One of the side effects of being of service is feeling good about yourself. I think our culture tells us that being of service should solely be altruistic and that feeling good while doing it is negative and selfish. I vehemently disagree. It’s okay and, in my opinion, even awesome to feel good about yourself while being of service. The only thing to be careful about is if your service is conditional on external feedback. In other words, if you’re attached to the outcome to bring you good feelings and don’t otherwise feel good about yourself, you need to first do some inner work on you so you’re not relying on your service actions to bring you what you need.
Keep in mind that being of service means that you don’t expect anything in return. That includes a thank you (that’s a favor). So try to remain unattached to the outcome when you decide to be of service to others.

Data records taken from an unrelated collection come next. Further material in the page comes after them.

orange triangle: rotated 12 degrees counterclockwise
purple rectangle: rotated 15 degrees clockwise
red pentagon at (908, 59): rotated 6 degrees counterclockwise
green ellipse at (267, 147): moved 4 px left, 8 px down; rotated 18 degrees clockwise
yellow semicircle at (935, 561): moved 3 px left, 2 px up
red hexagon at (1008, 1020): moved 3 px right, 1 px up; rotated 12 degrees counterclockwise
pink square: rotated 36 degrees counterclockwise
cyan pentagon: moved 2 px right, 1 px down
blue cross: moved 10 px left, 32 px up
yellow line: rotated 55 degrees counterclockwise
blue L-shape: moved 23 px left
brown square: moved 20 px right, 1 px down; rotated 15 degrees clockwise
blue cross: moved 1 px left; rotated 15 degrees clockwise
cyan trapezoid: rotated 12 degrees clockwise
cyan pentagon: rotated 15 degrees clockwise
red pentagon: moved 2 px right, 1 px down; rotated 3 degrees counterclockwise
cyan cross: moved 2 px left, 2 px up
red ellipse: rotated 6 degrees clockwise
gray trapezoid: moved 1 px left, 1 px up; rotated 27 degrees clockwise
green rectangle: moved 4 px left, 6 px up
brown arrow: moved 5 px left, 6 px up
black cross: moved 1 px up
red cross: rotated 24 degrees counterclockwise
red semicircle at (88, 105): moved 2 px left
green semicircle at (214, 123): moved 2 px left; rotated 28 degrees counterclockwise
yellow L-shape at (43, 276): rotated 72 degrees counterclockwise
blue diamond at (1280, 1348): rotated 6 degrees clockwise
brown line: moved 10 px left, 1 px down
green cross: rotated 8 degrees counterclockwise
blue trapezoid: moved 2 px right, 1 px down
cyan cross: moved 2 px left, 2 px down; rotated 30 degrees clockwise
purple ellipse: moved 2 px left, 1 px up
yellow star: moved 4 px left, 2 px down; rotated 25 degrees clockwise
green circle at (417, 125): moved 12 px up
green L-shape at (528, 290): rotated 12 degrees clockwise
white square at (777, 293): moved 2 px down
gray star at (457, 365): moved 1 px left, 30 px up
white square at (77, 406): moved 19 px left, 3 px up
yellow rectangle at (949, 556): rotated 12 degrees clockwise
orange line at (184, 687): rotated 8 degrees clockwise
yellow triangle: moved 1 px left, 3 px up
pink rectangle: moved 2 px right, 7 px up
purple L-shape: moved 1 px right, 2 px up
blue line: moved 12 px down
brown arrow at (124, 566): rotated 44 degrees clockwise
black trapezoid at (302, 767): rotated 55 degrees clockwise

Sometimes it’s a thankless job (if you’re a parent, you’ll understand this), but don’t let that stop you.
And please, please don’t do it if your reason for doing it is to make you look good in front of others. You’re better off just not doing it at all. The true definition of service is to help; an act of helpful activity; aid. Nowhere in that definition is “helping peeps so you can look awesome.”
You’ll also find that the more you open yourself up to support others, the more you’ll start to get it back. Being open to accepting that support is actually a gift to that person wanting to help you. So take it if you’re offered some!